**WORK TO BE COMPLETED:** Repeat the records word for word, starting at the line that contains "3:** Install the" and stopping after the line that contains "3. **尝试发送测试短信*".

**PROVIDED INFORMATION:**
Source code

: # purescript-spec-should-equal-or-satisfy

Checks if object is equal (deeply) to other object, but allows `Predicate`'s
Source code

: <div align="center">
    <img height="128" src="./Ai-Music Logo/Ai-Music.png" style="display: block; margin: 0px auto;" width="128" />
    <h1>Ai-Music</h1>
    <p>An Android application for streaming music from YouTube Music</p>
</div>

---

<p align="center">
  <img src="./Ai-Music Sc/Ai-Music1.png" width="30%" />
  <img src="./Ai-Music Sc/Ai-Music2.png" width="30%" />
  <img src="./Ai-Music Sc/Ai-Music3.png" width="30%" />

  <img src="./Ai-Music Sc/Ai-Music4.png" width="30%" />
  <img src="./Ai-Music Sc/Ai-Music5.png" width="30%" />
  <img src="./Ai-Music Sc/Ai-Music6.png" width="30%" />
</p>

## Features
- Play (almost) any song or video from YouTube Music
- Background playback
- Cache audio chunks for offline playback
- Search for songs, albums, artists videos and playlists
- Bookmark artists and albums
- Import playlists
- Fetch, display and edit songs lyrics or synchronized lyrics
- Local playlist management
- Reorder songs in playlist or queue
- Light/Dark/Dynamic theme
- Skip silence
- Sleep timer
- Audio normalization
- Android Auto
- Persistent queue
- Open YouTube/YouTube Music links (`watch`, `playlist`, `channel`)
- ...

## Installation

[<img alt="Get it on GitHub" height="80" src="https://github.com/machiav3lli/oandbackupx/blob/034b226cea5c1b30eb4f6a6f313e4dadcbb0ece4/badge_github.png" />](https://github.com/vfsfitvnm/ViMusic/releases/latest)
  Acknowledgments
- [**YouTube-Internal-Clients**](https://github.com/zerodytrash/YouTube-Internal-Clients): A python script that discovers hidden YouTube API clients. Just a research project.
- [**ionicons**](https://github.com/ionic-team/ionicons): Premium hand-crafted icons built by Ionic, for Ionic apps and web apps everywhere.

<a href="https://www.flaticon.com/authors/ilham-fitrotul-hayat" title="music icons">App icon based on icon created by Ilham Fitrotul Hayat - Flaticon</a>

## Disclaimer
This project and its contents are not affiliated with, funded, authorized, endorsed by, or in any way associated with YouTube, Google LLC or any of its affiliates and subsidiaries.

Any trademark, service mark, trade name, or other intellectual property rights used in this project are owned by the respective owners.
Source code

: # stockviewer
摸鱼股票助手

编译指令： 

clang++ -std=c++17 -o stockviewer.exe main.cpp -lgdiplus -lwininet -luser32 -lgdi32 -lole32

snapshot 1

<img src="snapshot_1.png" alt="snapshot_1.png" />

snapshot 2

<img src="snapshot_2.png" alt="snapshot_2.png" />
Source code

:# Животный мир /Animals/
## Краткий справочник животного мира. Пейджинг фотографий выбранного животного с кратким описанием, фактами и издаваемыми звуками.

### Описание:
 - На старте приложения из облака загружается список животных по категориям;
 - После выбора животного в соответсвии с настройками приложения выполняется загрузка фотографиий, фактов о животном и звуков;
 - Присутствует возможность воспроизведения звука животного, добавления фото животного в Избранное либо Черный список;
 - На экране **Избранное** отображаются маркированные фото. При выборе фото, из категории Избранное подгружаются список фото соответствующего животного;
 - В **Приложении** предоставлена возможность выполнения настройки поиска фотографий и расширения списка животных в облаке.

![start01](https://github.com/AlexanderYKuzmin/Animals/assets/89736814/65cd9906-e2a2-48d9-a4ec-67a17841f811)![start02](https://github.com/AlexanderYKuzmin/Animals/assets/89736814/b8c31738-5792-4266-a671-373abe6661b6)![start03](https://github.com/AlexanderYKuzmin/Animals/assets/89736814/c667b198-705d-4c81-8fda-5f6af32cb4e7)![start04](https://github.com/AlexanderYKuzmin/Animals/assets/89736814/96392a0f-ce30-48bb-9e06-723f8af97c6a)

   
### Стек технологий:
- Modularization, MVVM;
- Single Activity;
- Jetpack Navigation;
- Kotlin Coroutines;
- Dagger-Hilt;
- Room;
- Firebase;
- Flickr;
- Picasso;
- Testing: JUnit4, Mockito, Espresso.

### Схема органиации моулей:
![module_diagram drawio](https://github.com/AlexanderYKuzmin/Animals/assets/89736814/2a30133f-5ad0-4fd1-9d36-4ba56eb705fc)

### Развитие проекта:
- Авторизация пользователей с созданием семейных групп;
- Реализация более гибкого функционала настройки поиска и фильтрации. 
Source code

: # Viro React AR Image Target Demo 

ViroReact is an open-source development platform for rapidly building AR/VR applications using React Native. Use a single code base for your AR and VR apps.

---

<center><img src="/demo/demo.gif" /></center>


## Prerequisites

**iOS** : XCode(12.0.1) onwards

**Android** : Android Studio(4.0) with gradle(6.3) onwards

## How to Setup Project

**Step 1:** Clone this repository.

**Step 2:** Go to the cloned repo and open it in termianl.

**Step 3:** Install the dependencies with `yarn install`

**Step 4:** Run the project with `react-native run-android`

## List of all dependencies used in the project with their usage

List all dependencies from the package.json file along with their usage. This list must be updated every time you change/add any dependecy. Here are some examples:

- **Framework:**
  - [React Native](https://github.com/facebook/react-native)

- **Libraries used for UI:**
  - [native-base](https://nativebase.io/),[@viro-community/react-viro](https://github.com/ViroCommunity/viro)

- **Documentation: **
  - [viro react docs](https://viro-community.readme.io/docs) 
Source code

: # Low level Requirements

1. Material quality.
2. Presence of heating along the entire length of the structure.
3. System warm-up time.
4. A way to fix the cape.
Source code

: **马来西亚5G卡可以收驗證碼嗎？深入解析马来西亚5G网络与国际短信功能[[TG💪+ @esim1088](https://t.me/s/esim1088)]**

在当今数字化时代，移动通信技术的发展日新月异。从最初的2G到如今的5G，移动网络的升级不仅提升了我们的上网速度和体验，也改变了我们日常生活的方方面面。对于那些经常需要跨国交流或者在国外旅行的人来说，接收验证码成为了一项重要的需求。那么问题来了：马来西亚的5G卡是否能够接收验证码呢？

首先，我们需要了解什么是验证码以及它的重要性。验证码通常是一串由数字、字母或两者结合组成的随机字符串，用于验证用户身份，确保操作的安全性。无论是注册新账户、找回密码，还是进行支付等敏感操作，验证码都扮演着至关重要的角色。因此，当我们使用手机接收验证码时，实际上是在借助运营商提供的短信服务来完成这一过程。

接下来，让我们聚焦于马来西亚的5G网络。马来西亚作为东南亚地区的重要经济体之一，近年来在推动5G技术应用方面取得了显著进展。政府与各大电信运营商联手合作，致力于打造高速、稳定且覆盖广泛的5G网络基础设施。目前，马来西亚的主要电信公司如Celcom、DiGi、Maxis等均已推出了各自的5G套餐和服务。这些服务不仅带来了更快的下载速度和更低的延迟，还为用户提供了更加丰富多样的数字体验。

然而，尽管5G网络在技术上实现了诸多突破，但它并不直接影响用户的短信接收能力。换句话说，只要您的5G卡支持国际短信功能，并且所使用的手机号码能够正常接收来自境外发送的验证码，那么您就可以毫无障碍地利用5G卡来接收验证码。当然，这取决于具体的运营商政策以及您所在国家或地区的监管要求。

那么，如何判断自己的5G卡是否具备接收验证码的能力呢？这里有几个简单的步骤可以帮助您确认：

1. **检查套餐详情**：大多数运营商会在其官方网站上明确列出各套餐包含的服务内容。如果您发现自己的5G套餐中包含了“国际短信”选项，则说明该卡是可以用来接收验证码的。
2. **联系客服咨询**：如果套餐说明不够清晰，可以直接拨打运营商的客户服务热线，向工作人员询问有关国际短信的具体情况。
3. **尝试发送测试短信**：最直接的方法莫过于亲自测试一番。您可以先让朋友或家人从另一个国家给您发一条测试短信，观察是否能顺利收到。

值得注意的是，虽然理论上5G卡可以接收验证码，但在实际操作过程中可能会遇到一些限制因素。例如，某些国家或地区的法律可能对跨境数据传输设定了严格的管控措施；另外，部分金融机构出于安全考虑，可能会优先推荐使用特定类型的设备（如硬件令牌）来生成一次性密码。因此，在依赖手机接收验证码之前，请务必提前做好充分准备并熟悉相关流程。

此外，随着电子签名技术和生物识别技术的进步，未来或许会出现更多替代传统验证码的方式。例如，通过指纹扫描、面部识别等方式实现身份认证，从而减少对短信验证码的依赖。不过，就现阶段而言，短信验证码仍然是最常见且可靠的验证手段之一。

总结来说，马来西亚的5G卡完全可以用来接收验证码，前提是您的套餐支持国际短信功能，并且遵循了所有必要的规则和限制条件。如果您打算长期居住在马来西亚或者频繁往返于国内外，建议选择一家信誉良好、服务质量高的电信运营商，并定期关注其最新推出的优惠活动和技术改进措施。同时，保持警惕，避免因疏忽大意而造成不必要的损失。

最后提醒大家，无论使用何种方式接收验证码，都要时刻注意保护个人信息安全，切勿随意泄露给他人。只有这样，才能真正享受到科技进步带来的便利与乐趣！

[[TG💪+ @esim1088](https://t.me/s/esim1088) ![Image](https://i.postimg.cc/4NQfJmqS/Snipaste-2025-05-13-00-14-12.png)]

**REPLY:**
**Step 3:** Install the dependencies with `yarn install`

**Step 4:** Run the project with `react-native run-android`

## List of all dependencies used in the project with their usage

List all dependencies from the package.json file along with their usage. This list must be updated every time you change/add any dependecy. Here are some examples:

- **Framework:**
  - [React Native](https://github.com/facebook/react-native)

- **Libraries used for UI:**
  - [native-base](https://nativebase.io/),[@viro-community/react-viro](https://github.com/ViroCommunity/viro)

- **Documentation: **
  - [viro react docs](https://viro-community.readme.io/docs) 
Source code

: # Low level Requirements

1. Material quality.
2. Presence of heating along the entire length of the structure.
3. System warm-up time.
4. A way to fix the cape.
Source code

: **马来西亚5G卡可以收驗證碼嗎？深入解析马来西亚5G网络与国际短信功能[[TG💪+ @esim1088](https://t.me/s/esim1088)]**

在当今数字化时代，移动通信技术的发展日新月异。从最初的2G到如今的5G，移动网络的升级不仅提升了我们的上网速度和体验，也改变了我们日常生活的方方面面。对于那些经常需要跨国交流或者在国外旅行的人来说，接收验证码成为了一项重要的需求。那么问题来了：马来西亚的5G卡是否能够接收验证码呢？

首先，我们需要了解什么是验证码以及它的重要性。验证码通常是一串由数字、字母或两者结合组成的随机字符串，用于验证用户身份，确保操作的安全性。无论是注册新账户、找回密码，还是进行支付等敏感操作，验证码都扮演着至关重要的角色。因此，当我们使用手机接收验证码时，实际上是在借助运营商提供的短信服务来完成这一过程。

接下来，让我们聚焦于马来西亚的5G网络。马来西亚作为东南亚地区的重要经济体之一，近年来在推动5G技术应用方面取得了显著进展。政府与各大电信运营商联手合作，致力于打造高速、稳定且覆盖广泛的5G网络基础设施。目前，马来西亚的主要电信公司如Celcom、DiGi、Maxis等均已推出了各自的5G套餐和服务。这些服务不仅带来了更快的下载速度和更低的延迟，还为用户提供了更加丰富多样的数字体验。

然而，尽管5G网络在技术上实现了诸多突破，但它并不直接影响用户的短信接收能力。换句话说，只要您的5G卡支持国际短信功能，并且所使用的手机号码能够正常接收来自境外发送的验证码，那么您就可以毫无障碍地利用5G卡来接收验证码。当然，这取决于具体的运营商政策以及您所在国家或地区的监管要求。

那么，如何判断自己的5G卡是否具备接收验证码的能力呢？这里有几个简单的步骤可以帮助您确认：

1. **检查套餐详情**：大多数运营商会在其官方网站上明确列出各套餐包含的服务内容。如果您发现自己的5G套餐中包含了“国际短信”选项，则说明该卡是可以用来接收验证码的。
2. **联系客服咨询**：如果套餐说明不够清晰，可以直接拨打运营商的客户服务热线，向工作人员询问有关国际短信的具体情况。
3. **尝试发送测试短信**：最直接的方法莫过于亲自测试一番。您可以先让朋友或家人从另一个国家给您发一条测试短信，观察是否能顺利收到。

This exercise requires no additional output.